Intuition for sampling random variables?

Question

I have recently come to understand random variables from the perspective as deterministic measurable functions $X: \Omega \to \mathbb{R}$. I've been rereading some old statistics text books and realized that in this framework I no longer understand what it means to sample something.

For example, in a recent text, I read something along the lines of "you can sample a geometric random variable with parameter $p$ by flipping a $p$-weighted coin and counting the number of flips until tails is turned". I am not sure how to intuitively interpret this as a random variable in this measure theory framework.

Somewhat similarly, when texts say "sample i.i.d $X_1,\ldots, X_n \sim \mathcal{N}(\mu, \sigma^2)$" what exactly does this mean? By what process do we actually accomplish this? Does this just mean that we explicitly choose a bunch of functions $X_k: \Omega\to \mathbb{R}$ satisfying equality of distribution functions $F_{X_k}(\alpha) = \Phi(\alpha)$ and independence of laws: $\mathcal{P}_{(X_i, X_j)} = \mathcal{P}_{X_i}\times \mathcal{P}_{X_j}$?

Any intuitive clarifications would be really helpful! Huge plus if there's a nice way to formalize these methods for sampling and sampling i.i.d etc.

Answer 1

I'm going to assume two things:

(i) On the interval $(0,1)$, we can define a probability measure that gives each inverval of the form $(a,b)$ with $0<a<b<1$ the measure $b-a$.

(ii) On the product set $(0,1)^n = (0,1) \times \cdots \times (0,1)$ ($n$-dimensional unit box), we can extend the measure from (i) to a new probability measure that gives each rectangle of the form $(a_1,b_1) \times \cdots \times (a_n,b_n)$ with $0<a_i<b_i<1$ measure $(b_1-a_1) \cdots (b_n-a_n)$.

In words, we are assuming that we have a way of measuring subsets of $(0,1)$ and $(0,1)^n$, respectively, that will return the length of an interval and the volume of a box, respectively, when applied to these simple sets.

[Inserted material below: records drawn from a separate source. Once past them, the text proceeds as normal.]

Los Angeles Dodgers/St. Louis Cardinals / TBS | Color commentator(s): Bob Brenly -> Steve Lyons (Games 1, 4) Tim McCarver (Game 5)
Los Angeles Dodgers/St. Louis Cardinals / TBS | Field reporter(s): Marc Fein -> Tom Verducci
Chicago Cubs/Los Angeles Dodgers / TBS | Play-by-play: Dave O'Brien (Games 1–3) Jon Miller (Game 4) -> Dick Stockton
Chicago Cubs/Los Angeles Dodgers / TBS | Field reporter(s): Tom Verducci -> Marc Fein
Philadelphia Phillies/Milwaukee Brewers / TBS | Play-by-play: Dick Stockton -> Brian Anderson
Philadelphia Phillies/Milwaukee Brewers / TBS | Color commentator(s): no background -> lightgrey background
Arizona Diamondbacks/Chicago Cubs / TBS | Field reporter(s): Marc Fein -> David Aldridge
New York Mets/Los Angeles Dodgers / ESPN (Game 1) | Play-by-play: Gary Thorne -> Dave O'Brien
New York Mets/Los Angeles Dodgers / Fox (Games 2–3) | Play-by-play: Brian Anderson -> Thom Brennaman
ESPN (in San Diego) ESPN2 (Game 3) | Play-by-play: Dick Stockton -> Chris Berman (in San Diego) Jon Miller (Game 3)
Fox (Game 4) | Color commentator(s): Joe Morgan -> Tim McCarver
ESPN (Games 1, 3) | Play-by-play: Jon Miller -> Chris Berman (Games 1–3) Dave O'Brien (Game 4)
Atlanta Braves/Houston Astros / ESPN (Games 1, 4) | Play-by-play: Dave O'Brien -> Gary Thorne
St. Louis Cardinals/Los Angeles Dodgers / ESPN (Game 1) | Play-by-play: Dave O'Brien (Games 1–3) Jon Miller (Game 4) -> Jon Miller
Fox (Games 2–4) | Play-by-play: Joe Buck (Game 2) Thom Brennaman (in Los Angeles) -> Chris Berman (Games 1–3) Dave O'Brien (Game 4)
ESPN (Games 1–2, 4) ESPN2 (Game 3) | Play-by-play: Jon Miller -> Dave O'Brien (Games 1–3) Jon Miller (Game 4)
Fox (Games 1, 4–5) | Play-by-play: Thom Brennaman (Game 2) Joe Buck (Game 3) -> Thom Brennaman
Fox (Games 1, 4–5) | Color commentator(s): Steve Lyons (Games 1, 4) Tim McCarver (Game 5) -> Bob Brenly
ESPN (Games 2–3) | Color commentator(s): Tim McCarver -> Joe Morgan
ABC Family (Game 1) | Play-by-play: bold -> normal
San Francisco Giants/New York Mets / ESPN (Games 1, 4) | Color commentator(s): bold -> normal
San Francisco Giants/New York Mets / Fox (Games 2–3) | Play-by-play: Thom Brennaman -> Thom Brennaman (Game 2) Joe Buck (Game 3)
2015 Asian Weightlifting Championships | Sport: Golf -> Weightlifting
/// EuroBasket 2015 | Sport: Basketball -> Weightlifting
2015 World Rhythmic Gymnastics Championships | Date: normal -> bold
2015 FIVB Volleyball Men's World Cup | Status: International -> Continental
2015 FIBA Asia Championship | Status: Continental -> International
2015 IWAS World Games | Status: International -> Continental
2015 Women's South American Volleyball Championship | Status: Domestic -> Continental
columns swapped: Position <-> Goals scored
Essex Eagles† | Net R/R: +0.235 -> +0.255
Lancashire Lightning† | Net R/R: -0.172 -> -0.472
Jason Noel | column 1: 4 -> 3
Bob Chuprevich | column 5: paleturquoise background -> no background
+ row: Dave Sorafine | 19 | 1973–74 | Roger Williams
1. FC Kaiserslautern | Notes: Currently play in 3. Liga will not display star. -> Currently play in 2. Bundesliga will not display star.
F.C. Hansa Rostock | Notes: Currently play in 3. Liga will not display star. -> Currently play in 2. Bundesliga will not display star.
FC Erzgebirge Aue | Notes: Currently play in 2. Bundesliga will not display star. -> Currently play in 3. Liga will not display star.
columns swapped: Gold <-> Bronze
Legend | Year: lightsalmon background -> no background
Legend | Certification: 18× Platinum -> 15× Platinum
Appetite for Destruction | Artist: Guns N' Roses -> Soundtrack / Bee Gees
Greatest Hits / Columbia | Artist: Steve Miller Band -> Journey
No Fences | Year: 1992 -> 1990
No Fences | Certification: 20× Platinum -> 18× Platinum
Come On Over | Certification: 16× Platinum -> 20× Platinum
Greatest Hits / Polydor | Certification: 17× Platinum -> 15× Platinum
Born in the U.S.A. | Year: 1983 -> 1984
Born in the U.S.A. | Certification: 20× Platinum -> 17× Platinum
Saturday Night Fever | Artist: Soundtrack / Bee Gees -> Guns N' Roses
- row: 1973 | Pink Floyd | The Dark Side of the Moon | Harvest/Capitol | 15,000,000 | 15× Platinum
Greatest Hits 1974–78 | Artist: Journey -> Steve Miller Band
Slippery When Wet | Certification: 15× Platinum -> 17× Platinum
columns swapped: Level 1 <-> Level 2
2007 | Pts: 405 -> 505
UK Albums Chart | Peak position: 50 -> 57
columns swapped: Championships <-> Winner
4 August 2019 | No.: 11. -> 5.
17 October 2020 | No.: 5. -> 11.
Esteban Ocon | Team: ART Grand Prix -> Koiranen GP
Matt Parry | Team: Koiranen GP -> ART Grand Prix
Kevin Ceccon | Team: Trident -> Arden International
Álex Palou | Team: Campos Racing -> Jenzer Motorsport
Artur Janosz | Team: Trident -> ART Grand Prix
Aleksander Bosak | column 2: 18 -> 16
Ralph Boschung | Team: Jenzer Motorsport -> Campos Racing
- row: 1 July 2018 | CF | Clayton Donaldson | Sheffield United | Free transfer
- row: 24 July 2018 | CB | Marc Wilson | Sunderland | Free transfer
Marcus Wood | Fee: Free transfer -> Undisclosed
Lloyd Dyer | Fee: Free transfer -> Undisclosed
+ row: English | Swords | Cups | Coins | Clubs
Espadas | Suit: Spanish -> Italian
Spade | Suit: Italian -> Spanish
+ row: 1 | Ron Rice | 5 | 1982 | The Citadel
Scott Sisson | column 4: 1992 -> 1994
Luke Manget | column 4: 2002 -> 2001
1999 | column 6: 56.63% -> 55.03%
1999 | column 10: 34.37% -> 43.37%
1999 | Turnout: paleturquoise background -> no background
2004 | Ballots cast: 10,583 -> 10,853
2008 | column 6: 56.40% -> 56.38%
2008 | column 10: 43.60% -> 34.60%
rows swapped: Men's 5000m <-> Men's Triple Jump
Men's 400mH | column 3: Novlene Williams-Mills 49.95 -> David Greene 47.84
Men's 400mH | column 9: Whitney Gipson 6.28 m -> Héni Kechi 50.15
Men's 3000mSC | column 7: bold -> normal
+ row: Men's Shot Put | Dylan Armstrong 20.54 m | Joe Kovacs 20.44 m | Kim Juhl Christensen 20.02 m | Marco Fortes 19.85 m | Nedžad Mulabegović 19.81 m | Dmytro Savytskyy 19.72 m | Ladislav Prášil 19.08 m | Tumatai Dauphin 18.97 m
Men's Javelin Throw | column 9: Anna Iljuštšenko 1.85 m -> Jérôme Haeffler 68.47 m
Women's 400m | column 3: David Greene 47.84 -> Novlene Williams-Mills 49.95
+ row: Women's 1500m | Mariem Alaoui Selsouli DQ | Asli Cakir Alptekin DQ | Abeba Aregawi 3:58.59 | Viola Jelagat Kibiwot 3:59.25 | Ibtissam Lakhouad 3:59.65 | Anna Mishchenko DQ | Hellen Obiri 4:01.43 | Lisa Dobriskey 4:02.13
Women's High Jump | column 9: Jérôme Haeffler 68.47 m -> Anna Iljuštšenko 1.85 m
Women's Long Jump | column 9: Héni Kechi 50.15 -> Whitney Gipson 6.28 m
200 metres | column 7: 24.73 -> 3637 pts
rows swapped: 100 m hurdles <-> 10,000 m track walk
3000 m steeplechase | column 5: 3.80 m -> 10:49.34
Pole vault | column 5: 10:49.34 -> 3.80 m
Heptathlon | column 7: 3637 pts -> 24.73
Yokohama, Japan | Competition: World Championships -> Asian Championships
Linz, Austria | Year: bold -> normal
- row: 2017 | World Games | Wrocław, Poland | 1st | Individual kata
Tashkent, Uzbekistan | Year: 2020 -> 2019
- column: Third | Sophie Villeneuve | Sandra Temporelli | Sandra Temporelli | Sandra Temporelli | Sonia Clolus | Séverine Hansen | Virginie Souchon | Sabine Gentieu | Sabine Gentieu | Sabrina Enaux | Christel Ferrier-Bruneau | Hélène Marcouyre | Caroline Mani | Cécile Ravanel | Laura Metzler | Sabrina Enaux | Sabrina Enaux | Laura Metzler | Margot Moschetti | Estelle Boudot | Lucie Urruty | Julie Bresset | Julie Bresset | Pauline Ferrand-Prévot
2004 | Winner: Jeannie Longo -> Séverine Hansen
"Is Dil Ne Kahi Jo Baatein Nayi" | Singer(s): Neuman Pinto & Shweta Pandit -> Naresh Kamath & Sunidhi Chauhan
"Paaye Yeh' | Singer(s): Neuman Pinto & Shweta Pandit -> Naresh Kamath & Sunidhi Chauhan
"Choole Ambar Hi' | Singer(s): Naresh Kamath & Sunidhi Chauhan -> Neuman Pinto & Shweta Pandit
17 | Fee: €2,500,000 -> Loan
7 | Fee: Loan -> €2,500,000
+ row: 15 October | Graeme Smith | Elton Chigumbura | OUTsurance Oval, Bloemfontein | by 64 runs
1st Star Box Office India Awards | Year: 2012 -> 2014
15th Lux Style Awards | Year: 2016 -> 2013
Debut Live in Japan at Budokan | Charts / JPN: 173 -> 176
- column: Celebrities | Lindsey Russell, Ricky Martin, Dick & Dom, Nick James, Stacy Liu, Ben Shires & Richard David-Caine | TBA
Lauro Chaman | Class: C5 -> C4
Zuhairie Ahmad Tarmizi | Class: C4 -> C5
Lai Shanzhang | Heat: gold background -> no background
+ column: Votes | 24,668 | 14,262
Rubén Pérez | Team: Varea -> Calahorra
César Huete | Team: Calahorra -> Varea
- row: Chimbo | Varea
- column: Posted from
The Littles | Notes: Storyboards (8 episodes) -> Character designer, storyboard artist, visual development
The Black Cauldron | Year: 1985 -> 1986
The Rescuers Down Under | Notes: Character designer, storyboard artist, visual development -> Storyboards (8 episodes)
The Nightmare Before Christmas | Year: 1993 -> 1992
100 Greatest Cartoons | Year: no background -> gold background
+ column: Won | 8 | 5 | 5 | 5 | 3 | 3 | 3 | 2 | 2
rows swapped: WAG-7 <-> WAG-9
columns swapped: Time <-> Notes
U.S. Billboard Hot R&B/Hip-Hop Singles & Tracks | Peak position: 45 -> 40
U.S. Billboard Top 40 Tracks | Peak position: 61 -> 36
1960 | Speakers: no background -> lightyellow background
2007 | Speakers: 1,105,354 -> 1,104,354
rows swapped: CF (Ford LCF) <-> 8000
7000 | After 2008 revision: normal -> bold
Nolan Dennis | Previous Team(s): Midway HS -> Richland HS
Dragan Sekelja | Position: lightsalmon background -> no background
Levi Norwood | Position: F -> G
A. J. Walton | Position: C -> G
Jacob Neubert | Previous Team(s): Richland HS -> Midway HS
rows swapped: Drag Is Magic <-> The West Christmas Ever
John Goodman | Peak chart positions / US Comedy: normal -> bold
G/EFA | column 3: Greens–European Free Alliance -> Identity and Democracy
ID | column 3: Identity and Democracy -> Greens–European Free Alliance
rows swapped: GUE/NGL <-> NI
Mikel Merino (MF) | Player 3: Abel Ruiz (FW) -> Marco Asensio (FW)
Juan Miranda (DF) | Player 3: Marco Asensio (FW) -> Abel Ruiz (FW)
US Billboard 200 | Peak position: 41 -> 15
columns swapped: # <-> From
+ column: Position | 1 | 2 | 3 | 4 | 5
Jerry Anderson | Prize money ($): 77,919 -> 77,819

To generate a single random variable $X$ with the $N(\mu,\sigma^2)$ distribution, you proceed as follows: Define the measurable function $X: (0,1) \to \mathbb{R}$ (on the probability space defined by the measure in (i)) so that $X(u) = F^{-1}(u)$ for any $u \in (0,1)$, where $F$ is the cdf of a $N(\mu,\sigma^2)$ random variable. ($F$ is continuous and strictly increasing, so it is invertible.) To see that $X$ so defined has the correct distribution, note that for any $x \in \mathbb{R}$, we have $$ P(\{X \leq x\}) = P(\{u : F^{-1}(u) \leq x\}) = P(\{u: u \leq F(x)\}) = P([0,F(x)]) = F(x). $$ This is a way to define $X \sim N(\mu,\sigma^2)$ as a measurable function from $(0,1)$ to $\mathbb{R}$.

You can then define $n$ independent copies $X_1,\ldots,X_n$ as follows: First create a function $$ X(u_1,\ldots,u_n) = (F^{-1}(u_1),\ldots,F^{-1}(u_n)) $$ from $(0,1)^n \to \mathbb{R}^n$. Then define the coordinate maps $$ \pi_i(x_1,\ldots,x_n) = x_i $$ from $\mathbb{R}^n \to \mathbb{R}$ for $i=1,\ldots,n$. The composite functions $X_1 = \pi_1 \circ X,\ldots,X_n = \pi_n \circ X$ then give you $n$ random variables that are all defined on the same probability space $(0,1)^n$, with the measure given in (ii). By using the fact that $\{X_i \leq x_i\} = [0,F(x_i)]$ (by the same argument as above), and the fact that the measure of a box is its volume by (ii), you can easily show that $X_1,\ldots,X_n$ are i.i.d. with distribution $N(\mu,\sigma^2)$.